■ EXERCISE DETAILS ■
Return every line of the records that includes the string "left".

[Items from a data source]
^^^^^^^^^^^^^^^^
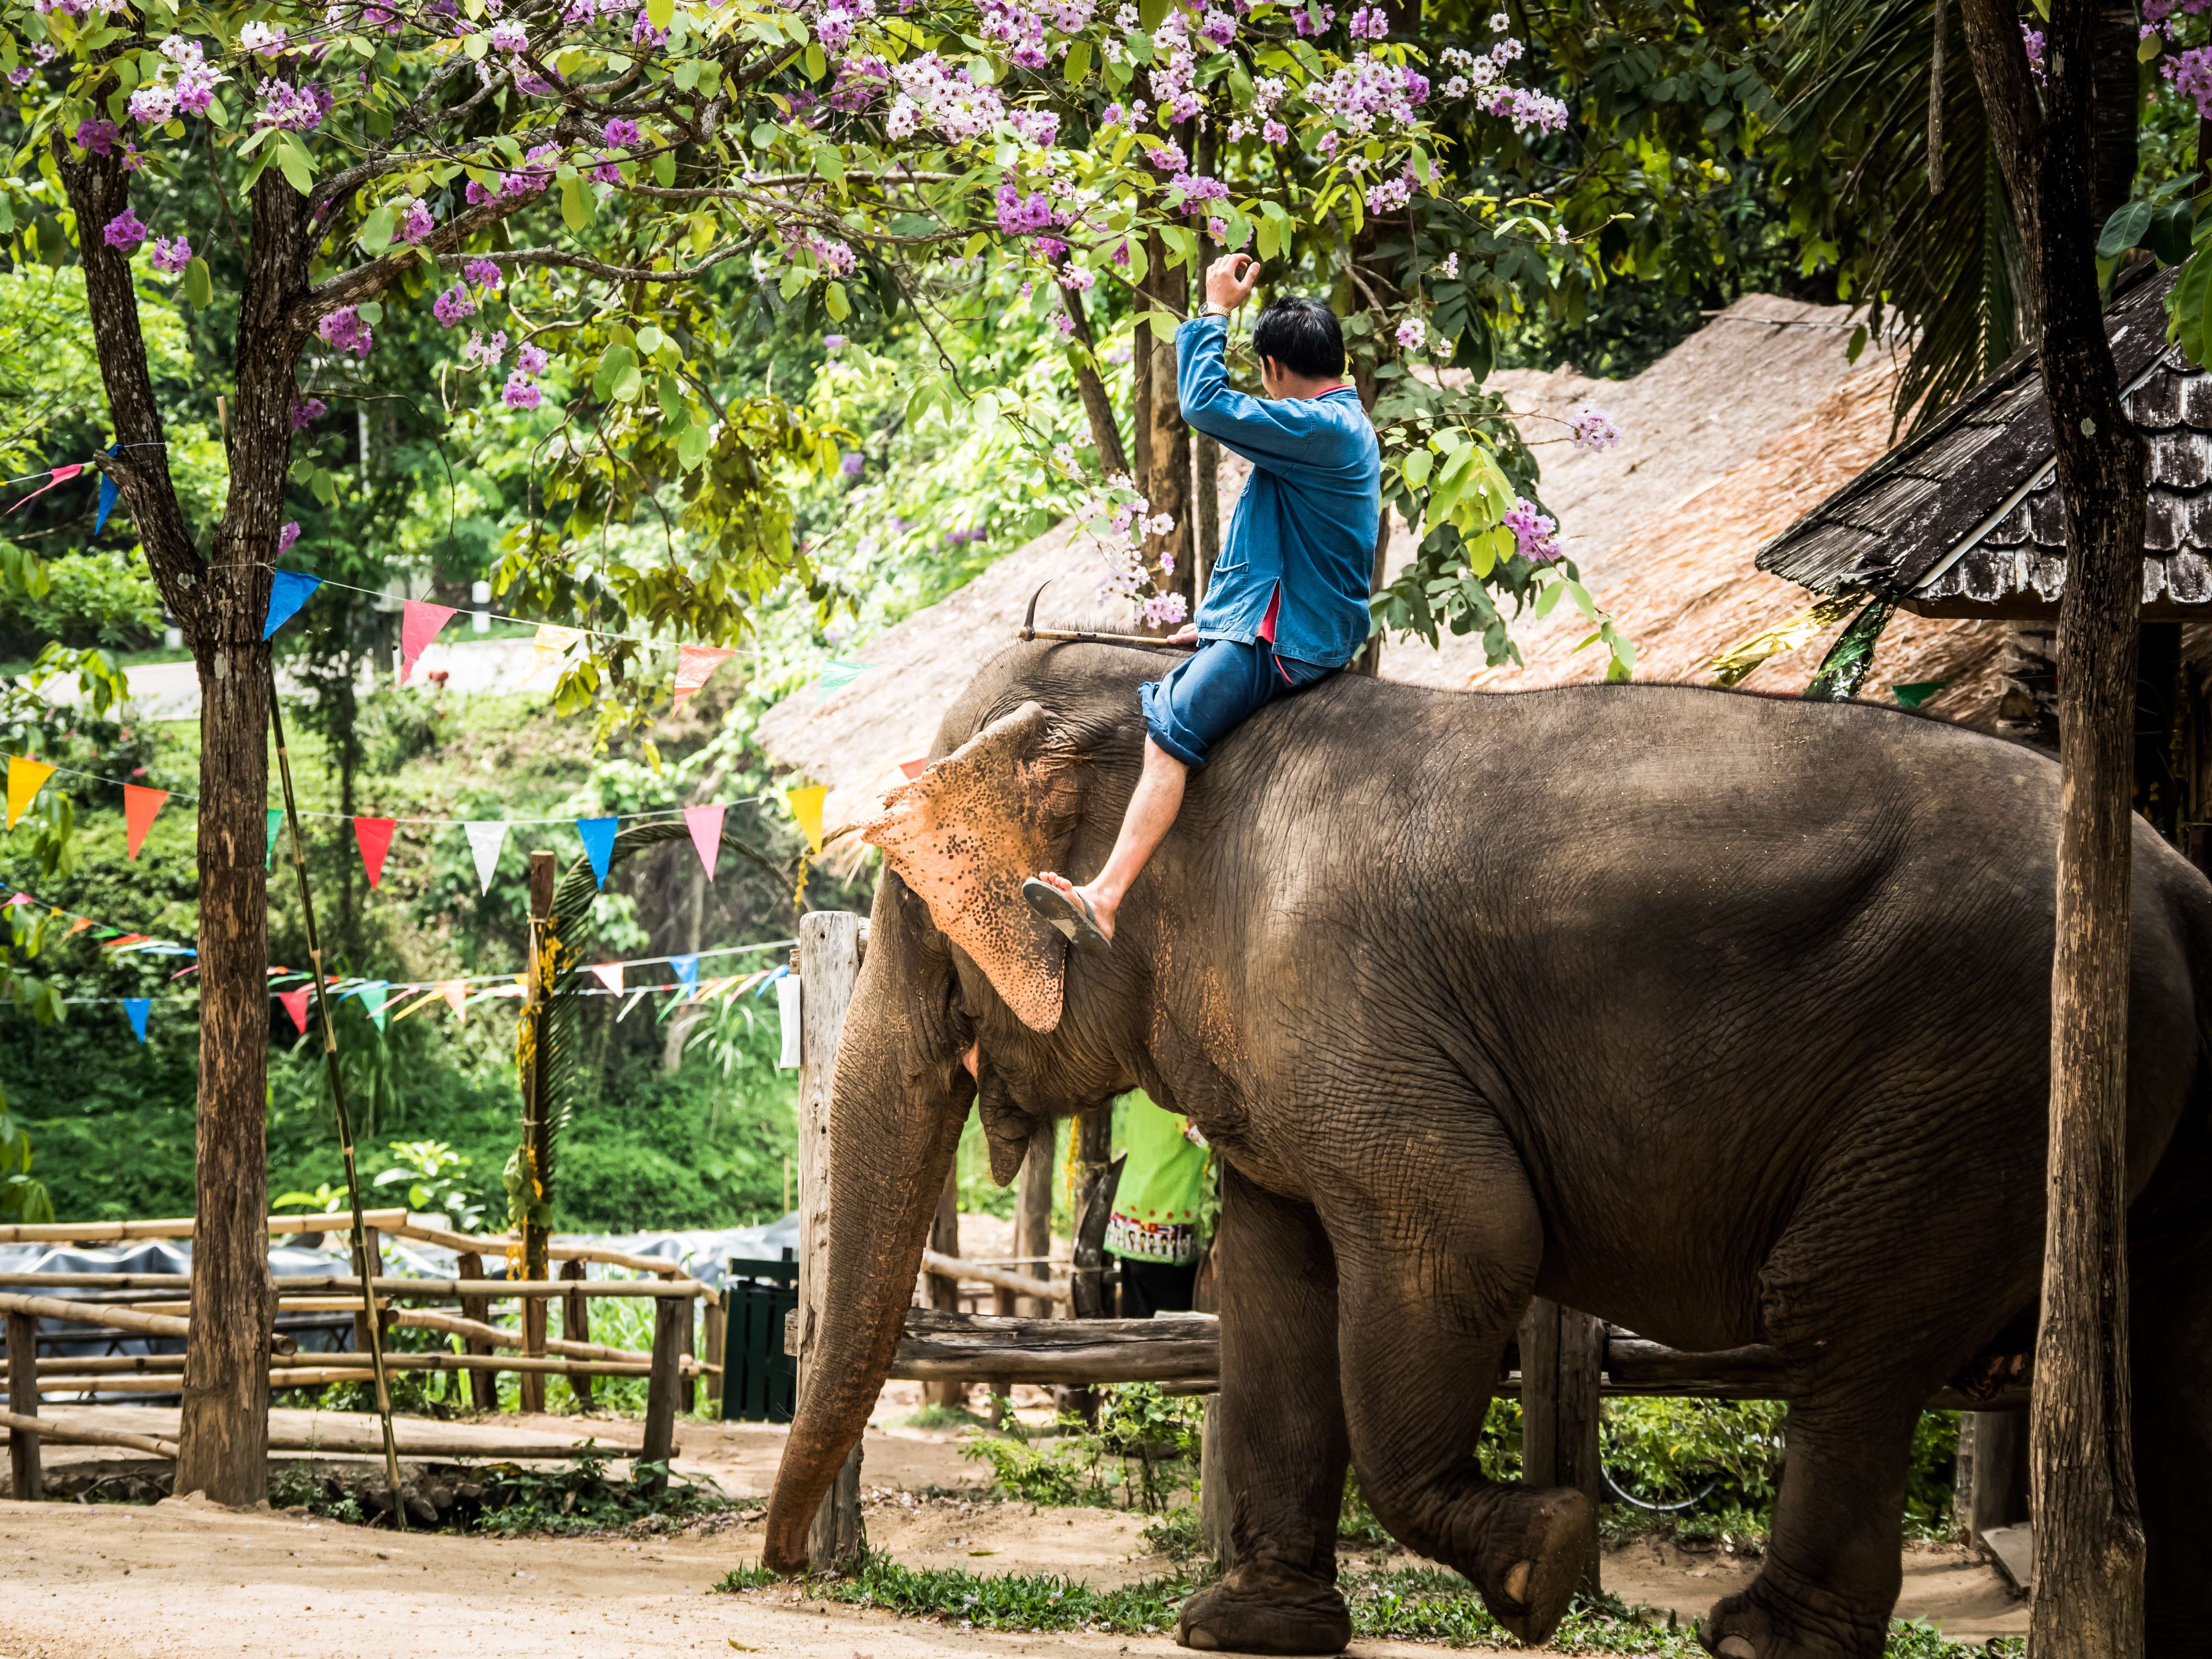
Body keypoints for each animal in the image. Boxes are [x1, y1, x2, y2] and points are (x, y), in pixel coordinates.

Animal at [762, 639, 2212, 1659]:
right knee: (2144, 1348)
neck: (1159, 682)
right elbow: (1278, 1292)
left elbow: (1462, 1237)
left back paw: (1757, 1637)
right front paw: (1245, 1628)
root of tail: (2171, 881)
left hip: (1980, 1076)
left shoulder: (1344, 1008)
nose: (782, 1571)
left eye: (917, 922)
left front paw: (1547, 1563)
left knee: (1842, 1321)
^^^^^^^^^^^^^^^^
■ EXERCISE ANSWER ■
left elbow: (1462, 1237)
left back paw: (1757, 1637)
left hip: (1980, 1076)
left shoulder: (1344, 1008)
left eye: (917, 922)
left front paw: (1547, 1563)
left knee: (1842, 1321)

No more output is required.